(AVAILABLE DATA)

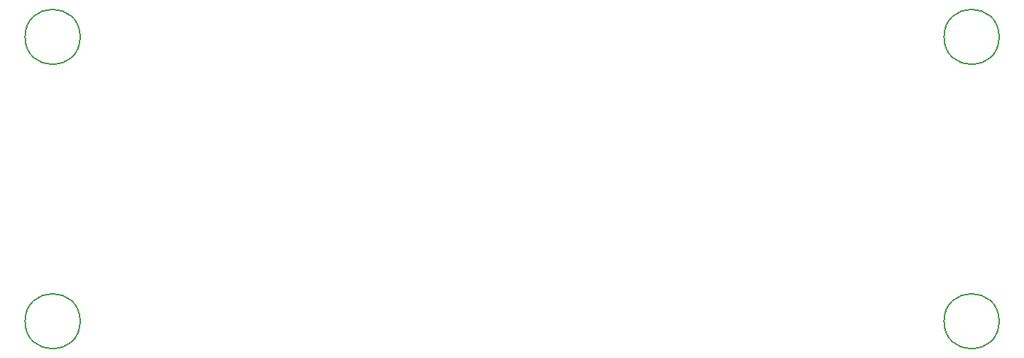
<source format=gbr>
%TF.GenerationSoftware,KiCad,Pcbnew,(6.0.4)*%
%TF.CreationDate,2022-05-05T14:57:31-04:00*%
%TF.ProjectId,KSGER Controller,4b534745-5220-4436-9f6e-74726f6c6c65,rev?*%
%TF.SameCoordinates,Original*%
%TF.FileFunction,Other,Comment*%
%FSLAX46Y46*%
G04 Gerber Fmt 4.6, Leading zero omitted, Abs format (unit mm)*
G04 Created by KiCad (PCBNEW (6.0.4)) date 2022-05-05 14:57:31*
%MOMM*%
%LPD*%
G01*
G04 APERTURE LIST*
%ADD10C,0.150000*%
G04 APERTURE END LIST*
D10*
%TO.C,H1*%
X202590000Y-114300000D02*
G75*
G03*
X202590000Y-114300000I-3200000J0D01*
G01*
%TO.C,H3*%
X95910000Y-81280000D02*
G75*
G03*
X95910000Y-81280000I-3200000J0D01*
G01*
%TO.C,H4*%
X202590000Y-81280000D02*
G75*
G03*
X202590000Y-81280000I-3200000J0D01*
G01*
%TO.C,H2*%
X95910000Y-114300000D02*
G75*
G03*
X95910000Y-114300000I-3200000J0D01*
G01*
%TD*%
M02*

</source>
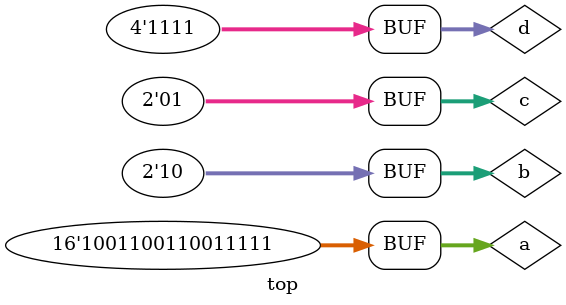
<source format=sv>


/*
:name: nested_repl_op
:description: nested replication operator test
:tags: 11.4.12.1
*/
module top();

bit [15:0] a;

bit [1:0] b = 2'b10;
bit [1:0] c = 2'b01;
bit [3:0] d = 4'b1111;

initial begin
  a = {{3{b, c}}, d};
//    ^^^^^^^^^^^^^^ meta.concatenation.sv
//     ^^^^^^^^^ meta.concatenation.sv meta.concatenation.sv
//      ^ constant.numeric.integer.sv
//       ^^^^^^ meta.concatenation.sv meta.concatenation.sv meta.concatenation.sv
end

endmodule

</source>
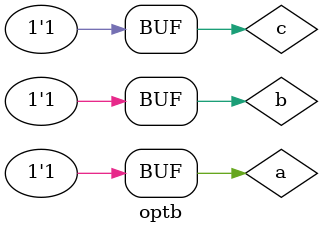
<source format=v>
module optb;
reg a,b,c;
wire o;
op h(.a(a),.b(b),.c(c),.o(o));
initial begin
$dumpfile("op.vcd");
$dumpvars;
$monitor($time,"a=%b,b=%b,c=%b,o=%b",a,b,c,o);
a=0; b=0; c=0;
#5a=0; b=0; c=0;
#5a=0; b=0; c=1;
#5a=0; b=1; c=0;
#5a=0; b=1; c=1;
#5a=1; b=0; c=0;
#5a=1; b=0; c=1;
#5a=1; b=1; c=0;
#5a=1; b=1; c=1;
end
endmodule

</source>
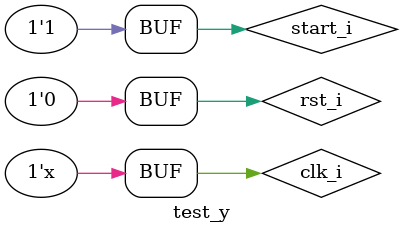
<source format=v>
module test_y();
reg clk_i, rst_i, start_i;
reg [7:0] a_bi, b_bi;
wire busy_o;
wire [15:0] res;

y_function func(clk_i, rst_i, a_bi, b_bi, start_i, busy_o, res);

initial begin
    clk_i = 1; 
    start_i = 1; 
    rst_i = 1;
    #5
    rst_i = 0;
    a_bi = 8'h3;
    b_bi = 8'd121;
    #120
    if (!busy_o && res != 0) begin
        a_bi = 8'd4;
        b_bi = 8'd49; 
    end
    
     
end

always #5 clk_i = ~clk_i;
    
endmodule

</source>
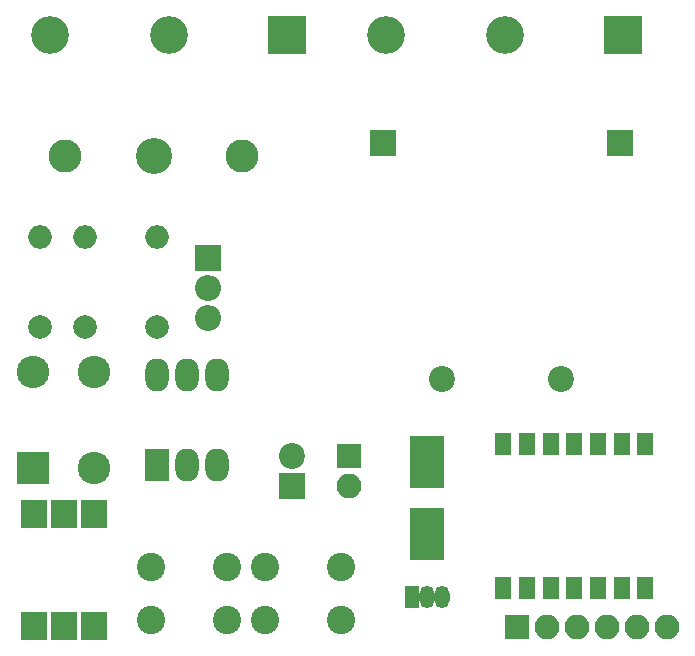
<source format=gts>
G04 #@! TF.FileFunction,Soldermask,Top*
%FSLAX46Y46*%
G04 Gerber Fmt 4.6, Leading zero omitted, Abs format (unit mm)*
G04 Created by KiCad (PCBNEW 4.0.7) date Sat Oct 14 14:29:21 2017*
%MOMM*%
%LPD*%
G01*
G04 APERTURE LIST*
%ADD10C,0.100000*%
%ADD11R,1.400000X1.900000*%
%ADD12R,2.900000X4.400000*%
%ADD13R,2.750000X2.750000*%
%ADD14C,2.750000*%
%ADD15R,2.200000X2.200000*%
%ADD16C,2.200000*%
%ADD17C,2.800000*%
%ADD18C,3.050000*%
%ADD19R,2.100000X2.100000*%
%ADD20O,2.100000X2.100000*%
%ADD21C,3.200000*%
%ADD22R,3.200000X3.200000*%
%ADD23O,1.300000X1.900000*%
%ADD24R,1.300000X1.900000*%
%ADD25C,2.000000*%
%ADD26O,2.000000X2.000000*%
%ADD27C,2.400000*%
%ADD28R,2.000000X2.800000*%
%ADD29O,2.000000X2.800000*%
%ADD30R,2.180000X2.400000*%
%ADD31O,2.200000X2.200000*%
G04 APERTURE END LIST*
D10*
D11*
X174718980Y-122428000D03*
X172720000Y-122428000D03*
X162722560Y-122428000D03*
X162722560Y-110228000D03*
X164721540Y-110228000D03*
X170718480Y-110228000D03*
X168722040Y-110228000D03*
X172720000Y-110228000D03*
X166723060Y-110228000D03*
X170718480Y-122428000D03*
X164721540Y-122428000D03*
X168722040Y-122428000D03*
X166723060Y-122428000D03*
X174718980Y-110228000D03*
D12*
X156210000Y-111758000D03*
X156210000Y-117858000D03*
D13*
X122876000Y-112304000D03*
D14*
X128076000Y-104104000D03*
X128076000Y-112304000D03*
X122876000Y-104104000D03*
D15*
X144780000Y-113792000D03*
D16*
X144780000Y-111252000D03*
D17*
X125596000Y-85852000D03*
X140596000Y-85852000D03*
D18*
X133096000Y-85852000D03*
D19*
X163830000Y-125730000D03*
D20*
X166370000Y-125730000D03*
X168910000Y-125730000D03*
X171450000Y-125730000D03*
X173990000Y-125730000D03*
X176530000Y-125730000D03*
D21*
X134366000Y-75588000D03*
D22*
X144366000Y-75588000D03*
D21*
X124366000Y-75588000D03*
X162814000Y-75588000D03*
D22*
X172814000Y-75588000D03*
D21*
X152814000Y-75588000D03*
D19*
X149606000Y-111252000D03*
D20*
X149606000Y-113792000D03*
D23*
X156210000Y-123190000D03*
X157480000Y-123190000D03*
D24*
X154940000Y-123190000D03*
D25*
X127254000Y-100330000D03*
D26*
X127254000Y-92710000D03*
D25*
X123444000Y-100330000D03*
D26*
X123444000Y-92710000D03*
D25*
X133350000Y-100330000D03*
D26*
X133350000Y-92710000D03*
D27*
X148994000Y-120650000D03*
X148994000Y-125150000D03*
X142494000Y-120650000D03*
X142494000Y-125150000D03*
X139342000Y-120650000D03*
X139342000Y-125150000D03*
X132842000Y-120650000D03*
X132842000Y-125150000D03*
D15*
X152560000Y-84742000D03*
X172560000Y-84742000D03*
D16*
X167560000Y-104742000D03*
X157560000Y-104742000D03*
D28*
X133350000Y-112014000D03*
D29*
X138430000Y-104394000D03*
X135890000Y-112014000D03*
X135890000Y-104394000D03*
X138430000Y-112014000D03*
X133350000Y-104394000D03*
D30*
X128016000Y-116139000D03*
X122936000Y-125669000D03*
X125476000Y-116139000D03*
X125476000Y-125669000D03*
X122936000Y-116139000D03*
X128016000Y-125669000D03*
D15*
X137668000Y-94488000D03*
D31*
X137668000Y-97028000D03*
X137668000Y-99568000D03*
M02*

</source>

(End AVAILABLE DATA)

_ACTIVITY_:
Out of the material above, select every line that holds the string "format".

_ANSWER_:
<source format=gbr>
G04 Gerber Fmt 4.6, Leading zero omitted, Abs format (unit mm)*
<source format=sv>
<source format=v>
<source format=v>
<source format=gts>
G04 Gerber Fmt 4.6, Leading zero omitted, Abs format (unit mm)*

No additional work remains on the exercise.